What recreational fishers won’t face up to, with respect to the inner Gulf in particular, is that they are equally responsible for over fishing. This will only increase as the population of Auckland increases. They howl at and blame commercial fishing in the outer Gulf but, in the whole of the Snapper 1 zone (north east of North Island), the recreational catch is almost equal to the commercial catch.
There needs to be at least a 20% cut in snapper quota for both recreational and commercial fishers if we are to see any significant improvement in popuation by the next census (in about four years). In conjunction with many more no-take marine reserves, there would be some chance of significant rebuild of fish stocks.

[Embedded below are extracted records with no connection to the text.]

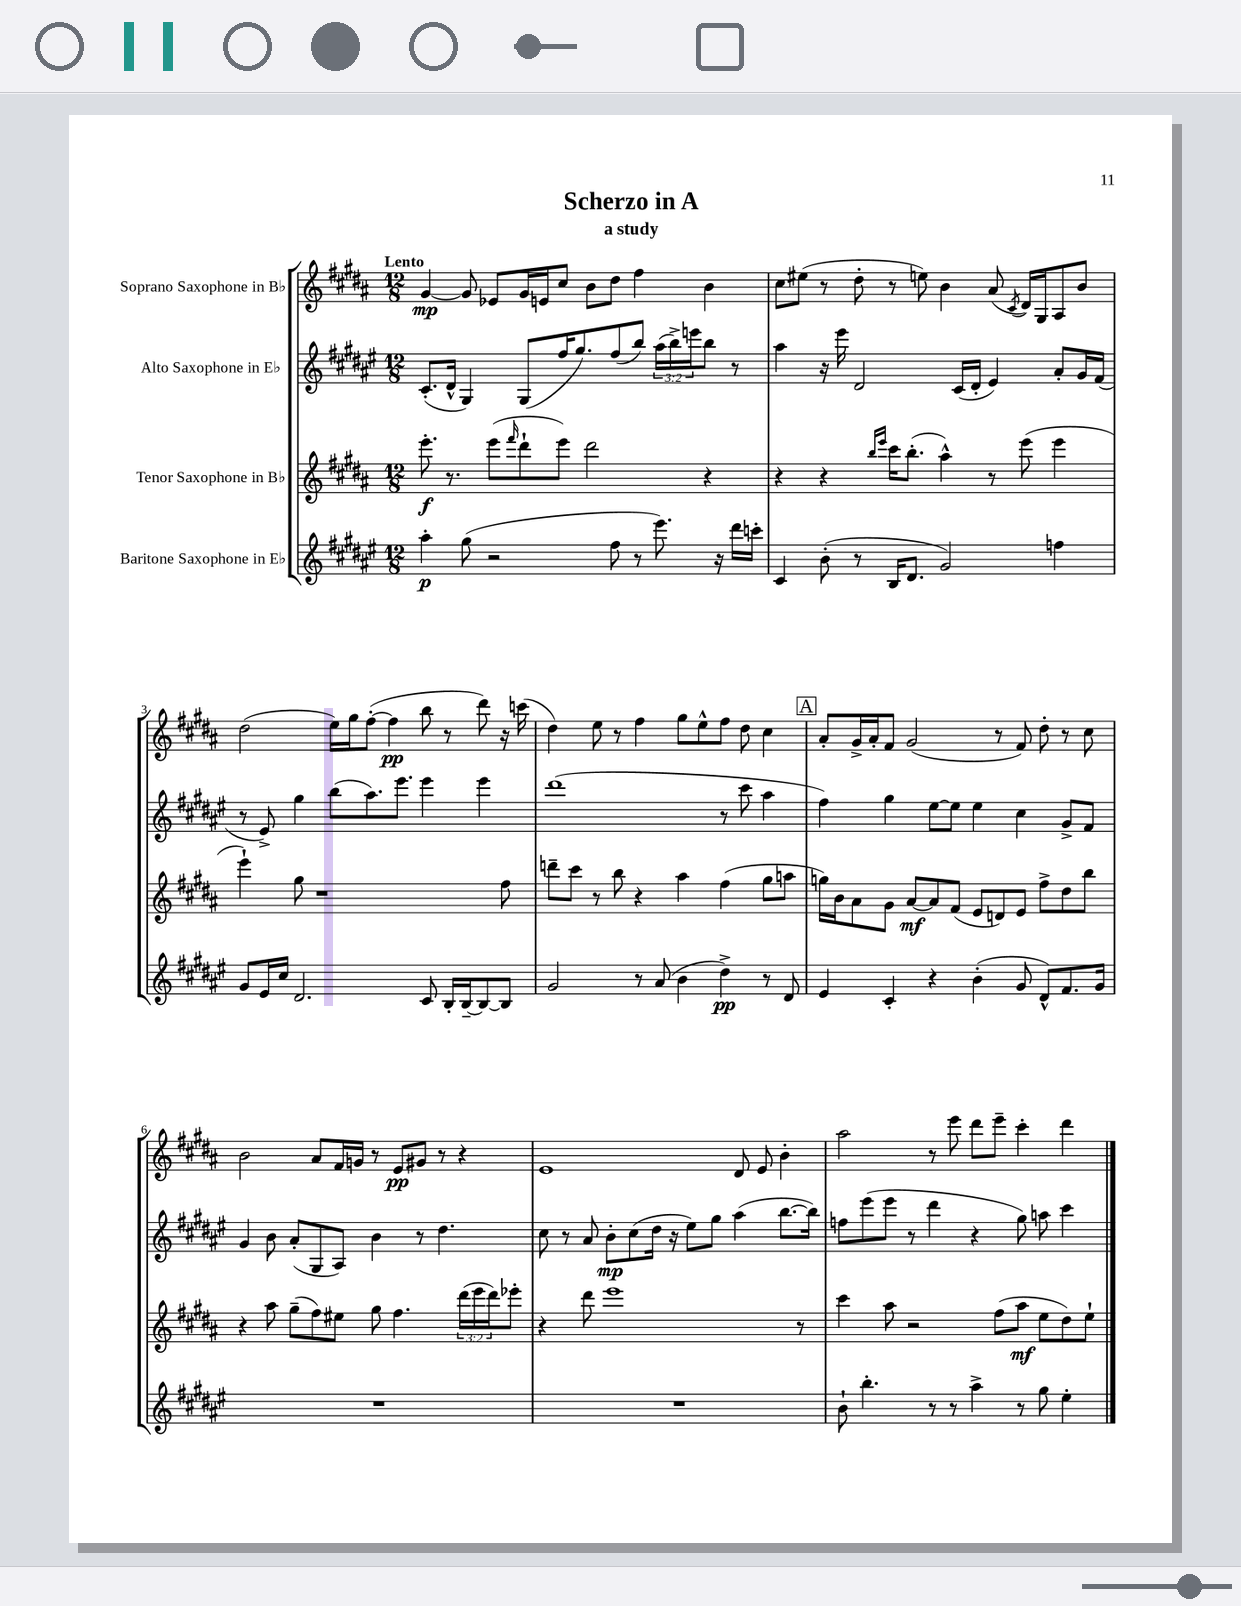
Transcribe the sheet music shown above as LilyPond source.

\header { title = "Scherzo in A" subtitle = "a study" }
<<
\new StaffGroup <<
\new Staff = "s0" \with { instrumentName = "Soprano Saxophone in Bb" } {
    \clef treble \key b \major \numericTimeSignature \time 12/8 \tempo "Lento"
    gis'4~\mp gis'8 ees'8 gis'16 e'16 cis''8 b'8 dis''8 fis''4 b'4 |
    cis''8 eis''8( r8 dis''8-. r8 e''8) b'4 ais'8( \acciaccatura { cis'8 } dis'16) gis16 ais8 b'8 |
    dis''2( e''16) gis''16 fis''8~-.( fis''4\pp b''8 r8 dis'''8) r16 c'''16( |
    dis''4) e''8 r8 fis''4 gis''8 e''8-^ fis''8 dis''8 cis''4 |
    \mark \markup { \box "A" } ais'8-. gis'16-> ais'16-. fis'8 gis'2( r8 fis'8) dis''8-. r8 cis''8 |
    b'2 ais'8 fis'16 g'16 r8 e'8\pp gis'8 r8 r4 |
    e'1 dis'8 e'8 b'4-. |
    ais''2 r8 e'''8 dis'''8 e'''8-- cis'''4-. dis'''4 \bar "|." |
}
\new Staff = "s1" \with { instrumentName = "Alto Saxophone in Eb" } {
    \clef treble \key fis \major \numericTimeSignature \time 12/8 \override Staff.TupletNumber.text = #tuplet-number::calc-fraction-text
    cis'8.-.( dis'16-^ gis4) gis8( fis''16 gis''8.) fis''8( b''8) \tuplet 3/2 { ais''16( b''16->) e'''16 } b''8 r8 |
    ais''4 r16 eis'''16 dis'2 cis'16( dis'16-. eis'4) ais'8-. gis'16 fis'16( |
    r8 eis'8->) gis''4 b''8( ais''8.) eis'''8. eis'''4 eis'''4 |
    dis'''1( r8 cis'''8 ais''4 |
    \mark \markup { \box "A" } fis''4) gis''4 eis''8~ eis''8 eis''4 cis''4 gis'8-> fis'8 |
    gis'4 b'8 ais'8-.( gis8 ais8) b'4 r8 dis''4. |
    cis''8 r8 ais'8 b'8-.\mp cis''8( dis''16 r16 eis''8) gis''8 ais''4( b''8.~ b''16) |
    f''8 eis'''8( eis'''8 r8 dis'''4 r4 gis''8) a''8 cis'''4 \bar "|." |
}
\new Staff = "s2" \with { instrumentName = "Tenor Saxophone in Bb" } {
    \clef treble \key b \major \numericTimeSignature \time 12/8 \override Staff.TupletNumber.text = #tuplet-number::calc-fraction-text
    e'''8.-.\f r8. e'''8( \grace { fis'''16 } dis'''8-! e'''8) dis'''2 r4 |
    r4 r4 \grace { b''16 e'''16 } cis'''16 b''8.-.( ais''4-^) r8 e'''8( e'''4 |
    e'''4-!) gis''8 r1 fis''8 |
    d'''8-- cis'''8 r8 b''8 r4 ais''4 fis''4( gis''8 a''8 |
    \mark \markup { \box "A" } g''16) b'16 ais'8 gis'8 ais'8~\mf ais'8 fis'8( e'8 d'8) e'8 fis''8-> dis''8 b''8 |
    r4 ais''8 gis''8--( fis''8) eis''8 gis''8 fis''4. \tuplet 3/2 { dis'''16( e'''16 dis'''16) } ees'''8-. |
    r4 dis'''8 e'''1 r8 |
    cis'''4 ais''8 r2 fis''8( ais''8\mf e''8 dis''8) e''8-! \bar "|." |
}
\new Staff = "s3" \with { instrumentName = "Baritone Saxophone in Eb" } {
    \clef treble \key fis \major \numericTimeSignature \time 12/8
    ais''4-.\p gis''8( r2 fis''8 r8 eis'''8.) r16 dis'''16 c'''16-. |
    cis'4 b'8-.( r8 b16 dis'8. gis'2) f''4 |
    gis'8 eis'16 cis''16 dis'2. cis'8 b16-. b16~-- b8~ b8 |
    gis'2 r8 ais'8( b'4 dis''4->\pp) r8 dis'8 |
    \mark \markup { \box "A" } eis'4 cis'4-. r4 b'4-.( gis'8 dis'8-^) fis'8. gis'16 |
    R1. |
    R1. |
    b'8-! b''4.-. r8 r8 ais''4-> r8 gis''8 eis''4-. \bar "|." |
}
>>
>>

However, both recreational fishers (in the form of individuals and bodies such as Legasea) and commercial fishers are vehemently opposed to reserves anywhere, any time.
One of the latest reserves to be announced, at Kaikoura, has been so knobbled by the interests of iwi and fishers that there is some uncertainty as to whether it will produce much in the way of improvements to the environment and fish stocks. It is dubbed the AK47 reserve because of the shape imposed upon it by various competing interests.
As usual, no one speaks up for the rights of fish.